• [Task to carry out]: Please reproduce the whole listing below word for word, leaving the pictures out of your answer.

***** Data shown *****

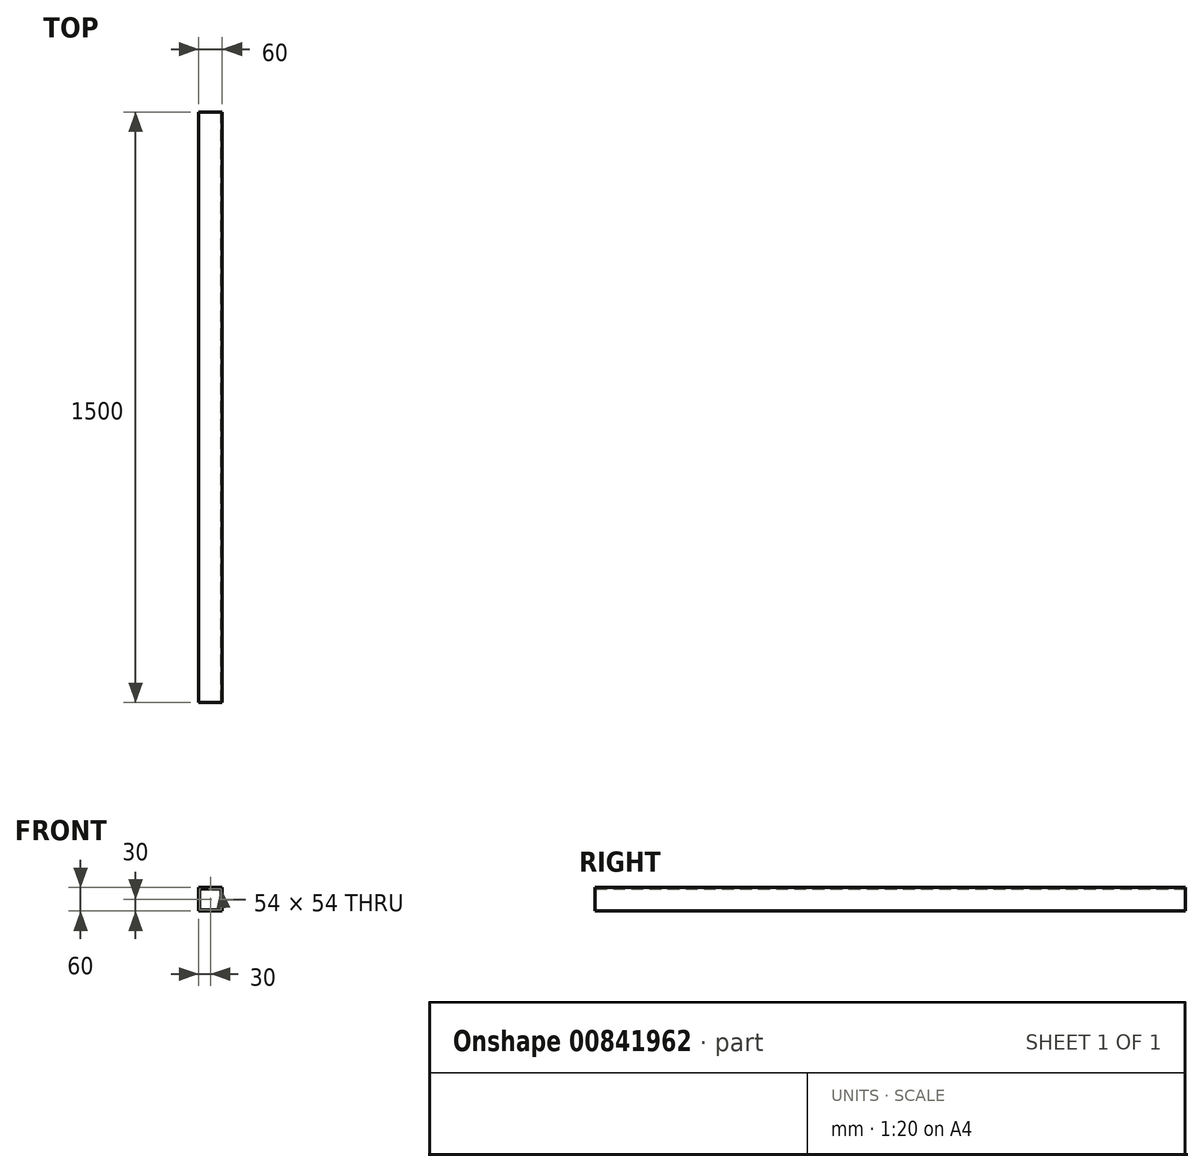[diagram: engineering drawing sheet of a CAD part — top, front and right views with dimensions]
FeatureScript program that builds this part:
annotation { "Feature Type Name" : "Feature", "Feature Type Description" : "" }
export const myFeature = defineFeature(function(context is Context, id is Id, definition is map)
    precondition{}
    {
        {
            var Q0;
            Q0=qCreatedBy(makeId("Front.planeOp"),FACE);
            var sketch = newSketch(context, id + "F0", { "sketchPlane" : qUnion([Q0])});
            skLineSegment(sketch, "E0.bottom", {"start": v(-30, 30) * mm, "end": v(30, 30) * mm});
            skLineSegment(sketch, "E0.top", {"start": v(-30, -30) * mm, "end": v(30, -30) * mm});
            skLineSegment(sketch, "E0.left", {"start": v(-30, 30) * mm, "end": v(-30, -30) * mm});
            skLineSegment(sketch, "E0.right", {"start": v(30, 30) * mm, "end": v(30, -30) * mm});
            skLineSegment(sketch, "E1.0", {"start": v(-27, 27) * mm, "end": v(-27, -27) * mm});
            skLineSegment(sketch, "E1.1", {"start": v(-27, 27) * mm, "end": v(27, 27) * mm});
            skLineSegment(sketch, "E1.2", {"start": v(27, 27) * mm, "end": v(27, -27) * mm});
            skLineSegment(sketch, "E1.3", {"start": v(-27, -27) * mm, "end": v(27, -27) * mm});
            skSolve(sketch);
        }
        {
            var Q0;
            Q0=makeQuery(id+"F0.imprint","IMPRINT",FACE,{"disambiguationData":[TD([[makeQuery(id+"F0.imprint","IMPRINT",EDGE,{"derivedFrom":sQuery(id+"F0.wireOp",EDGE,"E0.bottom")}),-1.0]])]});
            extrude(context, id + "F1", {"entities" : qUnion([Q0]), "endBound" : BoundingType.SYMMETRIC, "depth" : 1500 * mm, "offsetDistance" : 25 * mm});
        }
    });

*****

• [Solution to the exercise]:
[diagram: engineering drawing sheet of a CAD part — top, front and right views with dimensions]
FeatureScript program that builds this part:
annotation { "Feature Type Name" : "Feature", "Feature Type Description" : "" }
export const myFeature = defineFeature(function(context is Context, id is Id, definition is map)
    precondition{}
    {
        {
            var Q0;
            Q0=qCreatedBy(makeId("Front.planeOp"),FACE);
            var sketch = newSketch(context, id + "F0", { "sketchPlane" : qUnion([Q0])});
            skLineSegment(sketch, "E0.bottom", {"start": v(-30, 30) * mm, "end": v(30, 30) * mm});
            skLineSegment(sketch, "E0.top", {"start": v(-30, -30) * mm, "end": v(30, -30) * mm});
            skLineSegment(sketch, "E0.left", {"start": v(-30, 30) * mm, "end": v(-30, -30) * mm});
            skLineSegment(sketch, "E0.right", {"start": v(30, 30) * mm, "end": v(30, -30) * mm});
            skLineSegment(sketch, "E1.0", {"start": v(-27, 27) * mm, "end": v(-27, -27) * mm});
            skLineSegment(sketch, "E1.1", {"start": v(-27, 27) * mm, "end": v(27, 27) * mm});
            skLineSegment(sketch, "E1.2", {"start": v(27, 27) * mm, "end": v(27, -27) * mm});
            skLineSegment(sketch, "E1.3", {"start": v(-27, -27) * mm, "end": v(27, -27) * mm});
            skSolve(sketch);
        }
        {
            var Q0;
            Q0=makeQuery(id+"F0.imprint","IMPRINT",FACE,{"disambiguationData":[TD([[makeQuery(id+"F0.imprint","IMPRINT",EDGE,{"derivedFrom":sQuery(id+"F0.wireOp",EDGE,"E0.bottom")}),-1.0]])]});
            extrude(context, id + "F1", {"entities" : qUnion([Q0]), "endBound" : BoundingType.SYMMETRIC, "depth" : 1500 * mm, "offsetDistance" : 25 * mm});
        }
    });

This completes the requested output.